Canada: a place of comfort for LGBTQ2S+ refugees
Paul Canary Kanyamu says life felt like “hell on earth” before escaping violence and taking refuge in Canada about two months ago.
“I was beaten, I was pushed into a ditch, my leg was broken and I was brutally beaten countless times,” recalls the 26-year-old, Ugandan-born and gay, in an interview about his years spent in East Africa before his arrival in Vancouver.
“I was brutally attacked by my own parents and the community. They threatened to kill me by poisoning. It was a really sad time.”
Despite how difficult it is to tell their story, the human rights activist and other LGBTQ2S+ refugees say they want Canadians to learn more about how brutally persecuted the community is around the world.
Earlier this year, Uganda became the latest country to pass an anti-gay law that made it a crime to identify as gay and imposed harsh penalties, including the death penalty in some cases.
The CEO of Rainbow Railroad, a Canadian government-funded group that helps LGBTQ2S+ people escape state-sponsored violence, says at least 70 countries criminalize same-sex intimacy.
“There is certainly a constant number of LGBTQ2S+ people resettling in Canada, despite the fact that there are now more displaced persons than ever before,” says Kimahli Powell.
Powell says the number of LGBTQ2S+ refugees has grown as the United Nations High Commissioner for Refugees (UNHCR) estimates that a total of 110 million people around the world have been displaced by war, persecution and human rights violations.
Powell says Canada doesn’t collect data on how many LGBTQ2S+ refugees settle in the country each year, but it should. He says they face unique challenges that the country needs to do more about.
“When you arrive in Canada, for example, they also face people from the same country persecuting them. That’s a really unsafe environment for people to be in,” he says.
In Canada, statistics show reports of hate crimes targeting transgender and agender people have also increased and experts say the number of attacks against that community and LBGTQ people is higher than what has been reported to police.
But for Kanyamu, the challenges he faces in Canada cannot be compared to the violence he has faced in Uganda.
But the refugee camp was worse than he expected and he says he was there regularly, despite his pleas with the police.
“The community was very hostile. Some people get killed. Some people get raped. They don’t like LGBTQ2S+ people because they believe we are agents of the devil, we are the ones causing COVID-19, we are the ones causing famine, and all that sort of thing,” he says.
After Kanyamu lived in the camp for about five years, the Kenyan president condemned a Supreme Court ruling that sided with an LGBTQ2S+ rights group and it became clear to him that he had to leave.
He connected with another friend who introduced him to a Canadian LGBTQ2S+ organization called Reaching Out Assisting Refugees and was privately sponsored by a family in British Columbia.
Since his arrival in April, Kanyamu says his life has changed.
“I love Canada,” he says.
Kanyamu says he and his partner have found safety in Vancouver’s LGBTQ2S+ community. They are resting, looking for work and Kanyamu wants to get an education in social work.
Rustam, a 23-year-old bisexual man from northern Afghanistan, also says Canada has become a land of opportunity for him since he arrived in Calgary just over a year ago.
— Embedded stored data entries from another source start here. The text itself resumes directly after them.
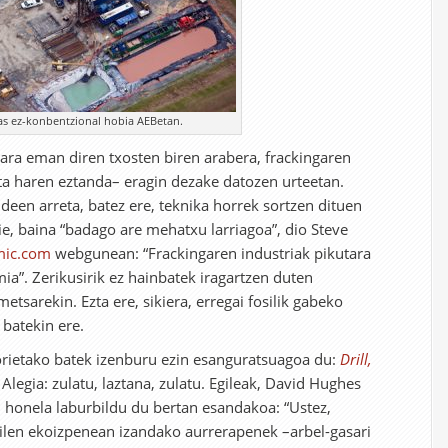
s ez-konbentzional hobia AEBetan.
ara eman diren txosten biren arabera, frackingaren
ta haren eztanda– eragin dezake datozen urteetan.
deen arreta, batez ere, teknika horrek sortzen dituen
e, baina “badago are mehatxu larriagoa”, dio Steve
mic.com
webgunean: “Frackingaren industriak pikutara
a”. Zerikusirik ez hainbatek iragartzen duten
tsarekin. Ezta ere, sikiera, erregai fosilik gabeko
 batekin ere.
rietako batek izenburu ezin esanguratsuagoa du:
Drill,
Alegia: zulatu, laztana, zulatu. Egileak, David Hughes
 honela laburbildu du bertan esandakoa: “Ustez,
silen ekoizpenean izandako aurrerapenek –arbel-gasari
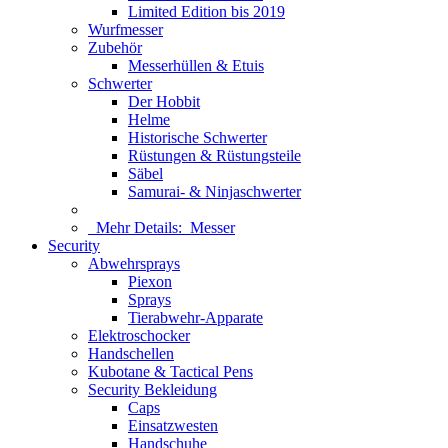
Limited Edition bis 2019
Wurfmesser
Zubehör
Messerhüllen & Etuis
Schwerter
Der Hobbit
Helme
Historische Schwerter
Rüstungen & Rüstungsteile
Säbel
Samurai- & Ninjaschwerter
Mehr Details:
Messer
Security
Abwehrsprays
Piexon
Sprays
Tierabwehr-Apparate
Elektroschocker
Handschellen
Kubotane & Tactical Pens
Security Bekleidung
Caps
Einsatzwesten
Handschuhe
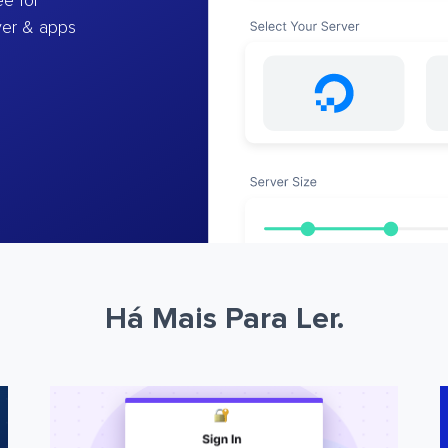
e for
ver & apps
Há Mais Para Ler.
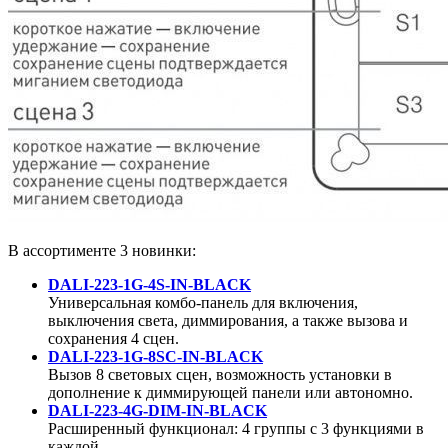
В ассортименте 3 новинки:
DALI-223-1G-4S-IN-BLACK
Универсальная комбо-панель для включения,
выключения света, диммирования, а также вызова и
сохранения 4 сцен.
DALI-223-1G-8SC-IN-BLACK
Вызов 8 световых сцен, возможность установки в
дополнение к диммирующей панели или автономно.
DALI-223-4G-DIM-IN-BLACK
Расширенный функционал: 4 группы с 3 функциями в
каждой.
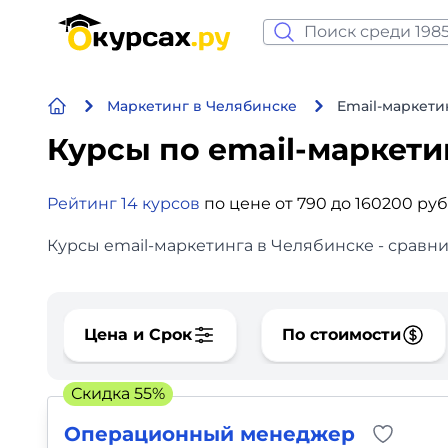
Нейросеть и ИИ
Маркетинг в Челябинске
Email-маркети
Программирование
Курсы по email-маркет
Бизнес и финансы
Рейтинг 14 курсов
по цене от 790 до 160200 ру
Дизайн
Курсы email-маркетинга в Челябинске - сравни
Аналитика
Видео, фото, аудио
Цена и Срок
По стоимости
Маркетинг
Скидка 55%
Иностранный язык
Операционный менеджер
He did not want to be identified by his full name due to security concerns for his family in Afghanistan.
A report released last year by Human Rights Watch and OutRight Action International states that LGBTQ2S+ people in Afghanistan face serious threats to their safety and lives, especially since the Taliban took over in 2021.
Rustam says he left the country to study in Turkey a few years before the Taliban takeover, but his visa expired and he was unable to return home as the violence escalated.
“I started applying in many countries, including Canada, the United States, the United Kingdom and some European countries,” he says during a telephone interview from his home in Calgary.
“Fortunately I (heard) it back from Canada.”
When he arrived, he got a big shock.
“I was surprised that everyone is free to be whatever they want,” he says.
“Had I been in Afghanistan, I might not have survived.”
Around the same time Rustam arrived in Canada, Yevheniia Kotenko and her partner were evacuated from Ukraine after Russia launched a full-scale invasion.
Kotenko, who uses an alias because her whole family doesn’t know she’s pansexual and married a woman, says she didn’t arrive in Canada as a refugee, but under a special government program that expedited immigration for Ukrainians fleeing the war.
While it is not a crime to be a member of the LGBTQ2S+ community in Ukraine, same-sex marriage is still not allowed. Kotenko says that’s why she and her partner were so happy to get married three months after they arrived.
“There are definitely some things I miss about Ukraine, but I feel like Canada is just the perfect place to live,” she says.